Many studies have been published in this field, but despite the amount of data collected, there is still no unanimous agreement on the precise moment in which it is necessary to refer a patient to surgeon for valve replacement.

Recently, a new trial tried to settle the doubt. Published in the New England Journal of Medicine, it compared two parallel strategies: immediate referral to valve replacement or conservative care. According to their results, the strategy that leads to early surgery seems to offer important clinical advantages.

The guidelines of the European Society of Cardiology on Valvulopathies, dated 2017, affirms that studies do not provide convincing data to support the recommendation of early valve replacement, even in patients with very severe asymptomatic aortic stenosis.

Instead, they establish that the decision to operate asymptomatic patients requires a careful evaluation of the risk-benefit ratio, with an indication for asymptomatic patients with depressed systolic function of the left ventricle, not due to other causes, and in patients who develop symptoms during exercise test.

This new trial, carried out by a group of North Korean researchers, included 145 subjects with severe aortic stenosis and randomized them to early surgery or conservative care. A severe stenosis was defined by a valvular area less than or equal to 0.75 cm2 and with an aortic jet greater than or equal to 4.5 m/sec or a mean trans-aortic gradient greater than or equal to 50 mmHg.
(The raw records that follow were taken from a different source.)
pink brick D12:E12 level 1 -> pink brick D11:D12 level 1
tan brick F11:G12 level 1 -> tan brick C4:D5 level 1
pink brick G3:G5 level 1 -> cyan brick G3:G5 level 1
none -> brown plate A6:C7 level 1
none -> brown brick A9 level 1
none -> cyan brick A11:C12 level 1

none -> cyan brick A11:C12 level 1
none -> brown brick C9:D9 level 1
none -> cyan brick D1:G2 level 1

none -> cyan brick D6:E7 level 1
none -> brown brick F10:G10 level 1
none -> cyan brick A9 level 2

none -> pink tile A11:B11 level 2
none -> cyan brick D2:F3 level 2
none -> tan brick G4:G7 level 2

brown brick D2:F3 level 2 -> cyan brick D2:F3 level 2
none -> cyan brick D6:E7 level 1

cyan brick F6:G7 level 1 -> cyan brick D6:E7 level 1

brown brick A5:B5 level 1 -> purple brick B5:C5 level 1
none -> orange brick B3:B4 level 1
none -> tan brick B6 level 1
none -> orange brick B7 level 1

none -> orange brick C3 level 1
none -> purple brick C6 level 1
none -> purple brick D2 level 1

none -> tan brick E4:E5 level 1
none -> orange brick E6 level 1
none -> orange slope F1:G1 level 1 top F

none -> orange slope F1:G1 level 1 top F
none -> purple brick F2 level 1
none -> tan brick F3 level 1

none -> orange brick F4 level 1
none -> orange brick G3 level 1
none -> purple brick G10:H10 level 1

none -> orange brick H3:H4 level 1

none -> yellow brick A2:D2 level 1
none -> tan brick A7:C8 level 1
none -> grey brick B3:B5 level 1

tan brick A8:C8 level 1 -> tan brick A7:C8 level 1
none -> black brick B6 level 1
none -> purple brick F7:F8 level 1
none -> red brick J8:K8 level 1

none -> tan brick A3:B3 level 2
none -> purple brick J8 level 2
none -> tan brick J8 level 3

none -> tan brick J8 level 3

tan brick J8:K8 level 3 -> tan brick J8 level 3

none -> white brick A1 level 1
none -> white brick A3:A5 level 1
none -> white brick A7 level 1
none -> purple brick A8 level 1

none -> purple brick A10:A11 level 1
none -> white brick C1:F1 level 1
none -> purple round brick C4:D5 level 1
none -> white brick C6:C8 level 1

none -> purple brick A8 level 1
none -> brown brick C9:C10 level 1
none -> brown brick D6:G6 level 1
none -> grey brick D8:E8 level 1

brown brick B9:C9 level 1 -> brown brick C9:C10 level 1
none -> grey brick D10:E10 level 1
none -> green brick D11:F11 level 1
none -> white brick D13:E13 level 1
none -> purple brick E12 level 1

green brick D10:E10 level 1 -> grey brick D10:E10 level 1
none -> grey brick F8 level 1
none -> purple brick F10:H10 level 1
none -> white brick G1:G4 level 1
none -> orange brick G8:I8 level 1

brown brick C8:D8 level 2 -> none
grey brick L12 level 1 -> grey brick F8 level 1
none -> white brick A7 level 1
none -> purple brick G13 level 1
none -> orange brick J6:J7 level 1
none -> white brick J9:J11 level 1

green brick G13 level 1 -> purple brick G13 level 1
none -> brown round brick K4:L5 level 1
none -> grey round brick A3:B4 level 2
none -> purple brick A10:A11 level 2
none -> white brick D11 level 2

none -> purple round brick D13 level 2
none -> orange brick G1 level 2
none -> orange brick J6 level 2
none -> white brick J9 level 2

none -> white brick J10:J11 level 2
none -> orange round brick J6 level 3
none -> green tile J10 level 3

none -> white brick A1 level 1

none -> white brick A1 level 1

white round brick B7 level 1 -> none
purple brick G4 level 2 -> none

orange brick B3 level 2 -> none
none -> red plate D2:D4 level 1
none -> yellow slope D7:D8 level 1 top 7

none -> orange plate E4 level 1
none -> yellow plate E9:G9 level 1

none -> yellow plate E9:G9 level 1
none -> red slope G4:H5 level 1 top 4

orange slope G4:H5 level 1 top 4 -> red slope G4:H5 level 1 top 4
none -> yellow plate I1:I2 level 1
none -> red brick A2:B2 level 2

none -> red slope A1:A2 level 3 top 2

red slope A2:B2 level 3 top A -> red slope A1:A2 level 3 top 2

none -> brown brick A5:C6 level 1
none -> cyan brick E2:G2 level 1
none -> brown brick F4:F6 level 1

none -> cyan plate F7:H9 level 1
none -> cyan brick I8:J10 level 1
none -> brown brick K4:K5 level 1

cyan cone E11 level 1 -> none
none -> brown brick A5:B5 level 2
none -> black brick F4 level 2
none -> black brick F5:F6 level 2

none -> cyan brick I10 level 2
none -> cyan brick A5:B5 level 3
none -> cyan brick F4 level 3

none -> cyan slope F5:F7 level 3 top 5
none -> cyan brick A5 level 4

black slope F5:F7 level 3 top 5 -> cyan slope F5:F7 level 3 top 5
The study endpoint was a composite of intraoperative death or within 30 days, or death from cardiovascular causes during the follow-up period, which had a median duration of 6.2 years.

All patients were asymptomatic and had a mean age of 63 and 65 years in the conservative care and early-surgery group, respectively.

Aortic stenosis was due to a bicuspid valve in 61% of cases and to a degenerative disease in 33% of cases. In 3% of cases the aetiology was rheumatic.

During surgery, patients received in equal proportions a mechanical or biological valve.

The study did not record any cases of intraoperative mortality. The endpoint occurred in one patient in the early-surgery group and in 15% of the patients included in the conservative care group. Even death from any cause was more frequent in the latter group.

It is interesting to observe how, during the follow-up, 74% of the patients assigned to the conservative care group underwent surgical valve replacement. Only one case was treated by a transcatheter valve implantation.

This study, performed in a population of Asian subjects, seems to testify in favor of an early surgical treatment for valve replacement, even in asymptomatic patients.

This is not a resolutive study, but it can provide useful indications, to identify more precisely which patients will most benefit from a more aggressive treatment.